Batanga is a genre considered by musicians as a creation as important as Mambo, but lacked the commercial support in its time to become an international hit. “Nonetheless, it is musically one of the greatest Valdes’ works, the musicologist pointed out.

In fact, Valdes, who left Cuba for good in 1960, was practically anonymous until 2002. In that year, he was featured with other musicians in an album that was nominated to the Latin Grammy Award. In the same year, he recorded the all-times hit Lagrimas Negras, with cantaor (flamenco singer) Diego el Cigala, selling 700,000 copies.

One of the last chapters of Desmemoriados ... revives Freddy, a powerful voice closely attached to the nightly songs of Salon Rojo cabaret, of Capri Hotel, which for Marquetti was a "musical milestone”, regardless of her chubby "anti-diva" body.

Freddy was immortalized as a great star in the novel Tres tristes tigres, written by Cuban Guillermo Cabrera-Infante.

The author also retrieved La Lupe, an "extraordinary myth" of Cuban show-business, with a "very peculiar" approach to the artist, who monopolized looks with her incredible "performances" in Cuba before her success in New York’s Latin exile.
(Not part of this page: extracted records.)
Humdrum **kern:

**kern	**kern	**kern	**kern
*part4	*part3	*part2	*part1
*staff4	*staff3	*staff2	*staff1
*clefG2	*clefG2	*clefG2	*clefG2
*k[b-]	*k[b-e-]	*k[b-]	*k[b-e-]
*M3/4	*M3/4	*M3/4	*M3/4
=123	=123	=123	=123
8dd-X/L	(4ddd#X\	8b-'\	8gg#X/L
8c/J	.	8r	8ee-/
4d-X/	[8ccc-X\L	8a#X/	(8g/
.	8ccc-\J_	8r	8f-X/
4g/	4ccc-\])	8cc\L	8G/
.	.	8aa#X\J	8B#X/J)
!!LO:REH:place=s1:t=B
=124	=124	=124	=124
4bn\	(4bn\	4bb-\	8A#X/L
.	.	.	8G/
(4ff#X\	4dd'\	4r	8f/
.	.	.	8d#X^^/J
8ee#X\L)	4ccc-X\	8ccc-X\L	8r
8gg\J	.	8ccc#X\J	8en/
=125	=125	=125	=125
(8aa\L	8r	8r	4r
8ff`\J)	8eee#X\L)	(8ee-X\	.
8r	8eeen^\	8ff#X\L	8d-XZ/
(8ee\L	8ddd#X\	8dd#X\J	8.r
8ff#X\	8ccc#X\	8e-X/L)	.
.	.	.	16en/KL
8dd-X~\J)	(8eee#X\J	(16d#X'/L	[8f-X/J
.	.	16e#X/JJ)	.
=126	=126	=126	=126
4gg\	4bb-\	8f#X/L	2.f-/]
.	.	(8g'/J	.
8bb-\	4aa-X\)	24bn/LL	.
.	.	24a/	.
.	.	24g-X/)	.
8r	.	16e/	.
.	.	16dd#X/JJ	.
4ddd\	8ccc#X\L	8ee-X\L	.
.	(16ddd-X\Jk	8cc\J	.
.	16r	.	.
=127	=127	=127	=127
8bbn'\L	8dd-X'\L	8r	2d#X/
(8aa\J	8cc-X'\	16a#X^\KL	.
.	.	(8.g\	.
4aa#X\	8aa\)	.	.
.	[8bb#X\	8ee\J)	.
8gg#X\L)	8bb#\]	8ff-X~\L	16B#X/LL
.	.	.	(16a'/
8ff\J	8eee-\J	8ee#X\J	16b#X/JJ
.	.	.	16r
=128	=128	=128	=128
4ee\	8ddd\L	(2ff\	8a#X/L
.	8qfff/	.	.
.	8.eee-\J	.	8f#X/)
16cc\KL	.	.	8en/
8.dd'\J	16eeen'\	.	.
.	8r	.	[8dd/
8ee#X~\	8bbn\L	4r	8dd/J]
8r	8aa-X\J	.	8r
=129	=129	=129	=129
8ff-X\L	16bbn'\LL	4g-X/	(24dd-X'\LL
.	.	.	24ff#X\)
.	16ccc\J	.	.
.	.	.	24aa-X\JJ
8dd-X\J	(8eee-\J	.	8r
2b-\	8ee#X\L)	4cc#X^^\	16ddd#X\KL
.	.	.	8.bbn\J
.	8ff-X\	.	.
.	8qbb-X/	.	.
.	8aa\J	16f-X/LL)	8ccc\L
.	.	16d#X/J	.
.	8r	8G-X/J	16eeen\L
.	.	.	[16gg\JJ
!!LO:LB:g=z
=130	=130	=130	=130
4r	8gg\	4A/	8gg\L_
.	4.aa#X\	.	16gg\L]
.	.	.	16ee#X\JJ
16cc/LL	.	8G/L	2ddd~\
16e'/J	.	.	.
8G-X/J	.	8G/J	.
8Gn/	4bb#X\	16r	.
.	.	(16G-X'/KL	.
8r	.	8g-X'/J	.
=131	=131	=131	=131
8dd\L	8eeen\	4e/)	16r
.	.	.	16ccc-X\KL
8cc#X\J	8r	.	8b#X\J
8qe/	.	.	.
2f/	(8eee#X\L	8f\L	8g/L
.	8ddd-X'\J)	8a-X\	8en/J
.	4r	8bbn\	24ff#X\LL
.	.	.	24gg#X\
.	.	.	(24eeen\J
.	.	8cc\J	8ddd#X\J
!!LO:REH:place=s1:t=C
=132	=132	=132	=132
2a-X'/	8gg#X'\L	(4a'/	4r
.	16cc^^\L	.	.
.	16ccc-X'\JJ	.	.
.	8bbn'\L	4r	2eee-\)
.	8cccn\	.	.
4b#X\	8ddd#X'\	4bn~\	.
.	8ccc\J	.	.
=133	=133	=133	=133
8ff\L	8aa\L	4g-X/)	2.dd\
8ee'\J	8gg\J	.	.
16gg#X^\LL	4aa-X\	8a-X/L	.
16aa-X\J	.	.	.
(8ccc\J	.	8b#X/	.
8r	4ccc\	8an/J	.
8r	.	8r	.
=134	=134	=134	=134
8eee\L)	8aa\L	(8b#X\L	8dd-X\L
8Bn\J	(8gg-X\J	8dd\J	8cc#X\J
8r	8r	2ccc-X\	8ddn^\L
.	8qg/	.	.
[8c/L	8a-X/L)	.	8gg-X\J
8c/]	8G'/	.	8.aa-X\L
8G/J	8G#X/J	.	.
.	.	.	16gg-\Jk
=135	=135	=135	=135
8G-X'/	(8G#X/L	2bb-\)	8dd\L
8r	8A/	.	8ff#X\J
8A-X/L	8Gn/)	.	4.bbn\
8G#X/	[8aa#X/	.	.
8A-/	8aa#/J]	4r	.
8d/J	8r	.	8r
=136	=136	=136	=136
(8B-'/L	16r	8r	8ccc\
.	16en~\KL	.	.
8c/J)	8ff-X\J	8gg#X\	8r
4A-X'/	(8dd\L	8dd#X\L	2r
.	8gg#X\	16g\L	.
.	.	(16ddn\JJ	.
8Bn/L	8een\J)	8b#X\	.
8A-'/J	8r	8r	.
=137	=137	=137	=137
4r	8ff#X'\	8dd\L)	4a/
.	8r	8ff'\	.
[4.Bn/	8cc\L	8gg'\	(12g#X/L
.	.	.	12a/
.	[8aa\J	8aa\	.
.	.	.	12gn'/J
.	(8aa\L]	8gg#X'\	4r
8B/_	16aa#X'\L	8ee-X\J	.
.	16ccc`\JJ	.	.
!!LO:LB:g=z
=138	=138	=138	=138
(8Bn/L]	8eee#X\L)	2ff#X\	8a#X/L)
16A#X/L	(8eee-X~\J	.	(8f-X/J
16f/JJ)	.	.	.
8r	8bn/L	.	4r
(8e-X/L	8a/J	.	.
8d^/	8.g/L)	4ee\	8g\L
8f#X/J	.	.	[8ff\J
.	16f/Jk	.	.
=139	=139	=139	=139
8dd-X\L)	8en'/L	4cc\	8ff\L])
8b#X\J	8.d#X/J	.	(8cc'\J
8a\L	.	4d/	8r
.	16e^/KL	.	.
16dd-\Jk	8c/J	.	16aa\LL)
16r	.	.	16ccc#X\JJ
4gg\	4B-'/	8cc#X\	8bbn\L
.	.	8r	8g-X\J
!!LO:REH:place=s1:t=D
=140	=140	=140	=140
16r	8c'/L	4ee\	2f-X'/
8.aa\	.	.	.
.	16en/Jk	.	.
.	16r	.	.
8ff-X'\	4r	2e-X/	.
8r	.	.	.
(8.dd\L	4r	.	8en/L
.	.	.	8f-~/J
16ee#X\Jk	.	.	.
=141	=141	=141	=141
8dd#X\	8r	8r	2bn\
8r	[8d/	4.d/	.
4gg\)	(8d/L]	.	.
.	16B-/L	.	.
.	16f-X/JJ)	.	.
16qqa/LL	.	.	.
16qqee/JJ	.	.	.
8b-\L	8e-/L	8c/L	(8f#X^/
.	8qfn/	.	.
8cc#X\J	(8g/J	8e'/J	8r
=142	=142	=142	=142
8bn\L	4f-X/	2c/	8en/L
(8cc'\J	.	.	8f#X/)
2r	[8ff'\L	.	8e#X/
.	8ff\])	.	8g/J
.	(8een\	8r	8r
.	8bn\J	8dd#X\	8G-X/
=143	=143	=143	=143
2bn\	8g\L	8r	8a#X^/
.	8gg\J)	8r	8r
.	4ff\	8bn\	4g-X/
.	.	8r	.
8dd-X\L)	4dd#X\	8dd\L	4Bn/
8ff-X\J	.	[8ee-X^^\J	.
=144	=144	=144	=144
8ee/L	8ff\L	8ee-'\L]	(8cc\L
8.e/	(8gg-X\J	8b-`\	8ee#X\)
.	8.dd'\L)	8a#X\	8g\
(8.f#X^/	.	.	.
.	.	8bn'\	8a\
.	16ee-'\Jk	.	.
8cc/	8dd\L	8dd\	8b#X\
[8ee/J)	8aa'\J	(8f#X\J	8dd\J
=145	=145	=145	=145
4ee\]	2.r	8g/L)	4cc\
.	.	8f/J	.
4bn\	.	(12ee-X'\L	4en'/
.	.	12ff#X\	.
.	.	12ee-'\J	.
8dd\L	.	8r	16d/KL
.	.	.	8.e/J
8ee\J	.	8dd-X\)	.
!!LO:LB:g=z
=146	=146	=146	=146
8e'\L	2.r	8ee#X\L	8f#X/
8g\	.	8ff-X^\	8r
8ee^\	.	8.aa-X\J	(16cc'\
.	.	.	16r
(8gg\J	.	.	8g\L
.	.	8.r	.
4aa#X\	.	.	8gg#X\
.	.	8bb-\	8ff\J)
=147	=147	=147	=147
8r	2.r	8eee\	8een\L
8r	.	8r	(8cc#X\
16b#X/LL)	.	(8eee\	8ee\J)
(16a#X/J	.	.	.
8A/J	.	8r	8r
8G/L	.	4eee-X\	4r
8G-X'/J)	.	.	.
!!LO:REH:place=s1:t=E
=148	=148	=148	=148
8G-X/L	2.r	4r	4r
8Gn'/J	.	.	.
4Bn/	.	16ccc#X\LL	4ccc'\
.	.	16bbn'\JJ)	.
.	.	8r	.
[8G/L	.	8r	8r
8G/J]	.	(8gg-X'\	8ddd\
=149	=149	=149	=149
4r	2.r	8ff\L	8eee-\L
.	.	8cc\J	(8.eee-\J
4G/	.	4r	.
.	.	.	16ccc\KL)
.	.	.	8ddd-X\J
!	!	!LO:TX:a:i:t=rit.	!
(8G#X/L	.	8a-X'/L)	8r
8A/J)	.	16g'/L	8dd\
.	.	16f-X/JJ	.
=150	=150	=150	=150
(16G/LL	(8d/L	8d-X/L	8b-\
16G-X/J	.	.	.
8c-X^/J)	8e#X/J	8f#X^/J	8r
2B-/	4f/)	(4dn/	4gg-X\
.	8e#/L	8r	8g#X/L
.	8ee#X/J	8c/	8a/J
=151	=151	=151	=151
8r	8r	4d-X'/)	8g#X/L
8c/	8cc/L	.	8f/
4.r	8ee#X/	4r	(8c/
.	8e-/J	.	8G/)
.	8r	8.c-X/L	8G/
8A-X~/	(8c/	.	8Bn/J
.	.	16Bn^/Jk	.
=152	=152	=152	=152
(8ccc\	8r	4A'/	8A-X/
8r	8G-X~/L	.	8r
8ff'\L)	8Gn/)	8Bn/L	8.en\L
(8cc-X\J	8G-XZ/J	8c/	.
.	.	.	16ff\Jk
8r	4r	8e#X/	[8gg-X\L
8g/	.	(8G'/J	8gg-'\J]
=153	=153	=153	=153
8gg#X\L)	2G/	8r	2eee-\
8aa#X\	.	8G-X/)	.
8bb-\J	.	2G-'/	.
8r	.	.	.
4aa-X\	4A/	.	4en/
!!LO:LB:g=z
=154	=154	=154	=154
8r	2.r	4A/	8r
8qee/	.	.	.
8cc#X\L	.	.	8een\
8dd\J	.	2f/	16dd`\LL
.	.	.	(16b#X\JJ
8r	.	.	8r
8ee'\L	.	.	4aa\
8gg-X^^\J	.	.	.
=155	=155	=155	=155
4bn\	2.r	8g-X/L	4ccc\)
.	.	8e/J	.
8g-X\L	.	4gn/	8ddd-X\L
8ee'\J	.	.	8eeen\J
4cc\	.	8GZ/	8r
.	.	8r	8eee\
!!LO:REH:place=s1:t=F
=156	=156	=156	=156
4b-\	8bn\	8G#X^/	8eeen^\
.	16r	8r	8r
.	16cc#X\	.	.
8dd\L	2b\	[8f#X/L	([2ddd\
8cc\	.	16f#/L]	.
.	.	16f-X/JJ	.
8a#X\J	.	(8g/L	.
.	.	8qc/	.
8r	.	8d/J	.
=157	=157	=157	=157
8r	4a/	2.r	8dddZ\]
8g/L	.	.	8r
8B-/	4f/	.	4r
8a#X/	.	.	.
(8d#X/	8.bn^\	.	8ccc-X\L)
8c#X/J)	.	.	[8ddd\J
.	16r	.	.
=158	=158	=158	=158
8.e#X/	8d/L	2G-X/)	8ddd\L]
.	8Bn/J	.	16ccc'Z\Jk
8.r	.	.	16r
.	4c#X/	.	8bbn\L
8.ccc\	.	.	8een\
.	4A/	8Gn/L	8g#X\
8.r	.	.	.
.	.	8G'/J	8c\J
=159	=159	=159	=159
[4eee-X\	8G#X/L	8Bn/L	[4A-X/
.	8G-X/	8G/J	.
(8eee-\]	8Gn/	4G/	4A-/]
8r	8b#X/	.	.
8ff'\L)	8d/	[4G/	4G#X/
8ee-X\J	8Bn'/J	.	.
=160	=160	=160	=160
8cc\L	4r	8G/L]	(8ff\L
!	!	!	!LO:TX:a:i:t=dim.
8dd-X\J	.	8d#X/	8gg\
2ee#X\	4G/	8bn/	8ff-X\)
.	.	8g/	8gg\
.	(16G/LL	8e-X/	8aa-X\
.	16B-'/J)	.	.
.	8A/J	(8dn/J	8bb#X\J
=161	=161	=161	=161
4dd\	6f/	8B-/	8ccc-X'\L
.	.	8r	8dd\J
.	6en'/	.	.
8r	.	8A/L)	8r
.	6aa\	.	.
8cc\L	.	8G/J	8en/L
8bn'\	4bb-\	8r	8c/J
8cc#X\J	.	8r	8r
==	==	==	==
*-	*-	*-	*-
Marquetti assures that she did not mean to attach priority to feminine referents, which in the book total 11, including one that stirred great curiosity, when she published it on her blog.

"Divina y terrenal" (Divine and earthly) Celeste Mendoza emerges before the reader. She was baptized in her prime as the "Queen of Guaguanco", a musical genre born from rumba, in which she shined, for being the woman who raised it to the greater stages of the island.